常用配置参数
--针对小数据集,开启本地化
set hive.exec.mode.local.auto=true;
--打印表头;
--单独显式字段,不带表名;
set hive.cli.print.header=true;
set hive.resultset.use.unique.column.names=false;
正则表达式:regexp_extract、regexp_replace等,补充中
create_union
-- 用 regexp_extract 函数匹配出 data字段中,第二个正则表达式包含的内容 --------------------
------ 匹配规则: regexp_extract(data,'(\\\\[")(.*)(\\\\"])',2) 效果如下 --------------
select
*,
regexp_extract( data, '(\\{)(.*)(\\})', 2) as new_data
from test_map_1_to_string;
---- 效果如下:注意在hive客户端用2个转义符 \\, 如果需要在脚本运行,应用四个 \\\\ 做转义 ---
uid data new_data
1 {"key1":"value1,key2":"value2"} "key1":"value1,key2":"value2"

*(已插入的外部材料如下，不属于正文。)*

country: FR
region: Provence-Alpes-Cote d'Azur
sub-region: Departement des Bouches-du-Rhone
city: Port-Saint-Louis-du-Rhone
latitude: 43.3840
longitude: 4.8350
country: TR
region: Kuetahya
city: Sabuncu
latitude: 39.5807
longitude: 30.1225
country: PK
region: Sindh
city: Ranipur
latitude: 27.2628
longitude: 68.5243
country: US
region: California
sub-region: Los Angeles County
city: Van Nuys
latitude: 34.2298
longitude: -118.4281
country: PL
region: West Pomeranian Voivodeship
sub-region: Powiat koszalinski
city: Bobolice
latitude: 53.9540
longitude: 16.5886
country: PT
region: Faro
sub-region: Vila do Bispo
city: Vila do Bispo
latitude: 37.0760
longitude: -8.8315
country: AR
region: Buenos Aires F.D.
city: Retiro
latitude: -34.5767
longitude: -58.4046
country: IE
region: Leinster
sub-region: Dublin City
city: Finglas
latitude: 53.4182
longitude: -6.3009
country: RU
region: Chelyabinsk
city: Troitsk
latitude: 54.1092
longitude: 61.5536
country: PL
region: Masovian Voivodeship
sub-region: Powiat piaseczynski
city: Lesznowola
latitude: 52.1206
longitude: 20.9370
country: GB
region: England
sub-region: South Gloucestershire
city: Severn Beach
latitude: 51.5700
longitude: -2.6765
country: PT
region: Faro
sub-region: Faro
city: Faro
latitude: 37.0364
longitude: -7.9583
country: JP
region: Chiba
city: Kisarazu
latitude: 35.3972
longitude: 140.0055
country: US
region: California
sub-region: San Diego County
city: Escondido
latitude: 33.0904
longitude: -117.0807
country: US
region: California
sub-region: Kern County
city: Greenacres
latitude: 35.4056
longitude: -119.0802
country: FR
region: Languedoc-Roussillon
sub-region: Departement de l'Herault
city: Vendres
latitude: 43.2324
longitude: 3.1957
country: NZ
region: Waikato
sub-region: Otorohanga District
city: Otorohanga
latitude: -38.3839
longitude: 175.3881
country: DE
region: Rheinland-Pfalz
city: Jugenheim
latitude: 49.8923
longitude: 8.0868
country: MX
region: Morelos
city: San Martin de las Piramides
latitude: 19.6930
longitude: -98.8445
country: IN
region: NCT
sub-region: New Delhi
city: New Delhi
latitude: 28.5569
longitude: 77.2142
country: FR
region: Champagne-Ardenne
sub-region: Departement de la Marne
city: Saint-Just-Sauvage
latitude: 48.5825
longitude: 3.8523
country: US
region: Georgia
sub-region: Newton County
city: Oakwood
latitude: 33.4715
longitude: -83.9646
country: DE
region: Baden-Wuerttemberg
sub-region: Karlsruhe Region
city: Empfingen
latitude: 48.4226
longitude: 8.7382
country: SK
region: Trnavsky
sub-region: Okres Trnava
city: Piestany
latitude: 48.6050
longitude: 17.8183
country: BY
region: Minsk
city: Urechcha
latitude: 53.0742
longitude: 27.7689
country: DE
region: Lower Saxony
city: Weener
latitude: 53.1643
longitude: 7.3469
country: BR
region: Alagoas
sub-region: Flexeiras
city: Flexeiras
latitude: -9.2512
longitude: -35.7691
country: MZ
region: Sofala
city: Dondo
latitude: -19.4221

2 {"key3":"value3,key4":"value4"} "key3":"value3,key4":"value4"
表结构调整
--字段重命名
alter table [tableName] change column [oldColumn] [newColumn] [columnType];
复合结构及相关函数
-- 是否含有某元素
hive> select array_contains( split('1,2,3,4,5', ','), cast(1 as string)) as isFlag;
OK
isflag
true
json格式字符串的解析
hive> SELECT
> get_json_object('{"name":"zs","age":18}', '$.name') as name,
> get_json_object('{"name":"zs","age":18}', '$.age') age;
OK
name age
zs 18
select
get_json_object(line, '$.name') as name,
get_json_object(line, '$.age') as age
from(
select '{"name":"zs","age":18}' as line
)t;
OK
name age
zs 18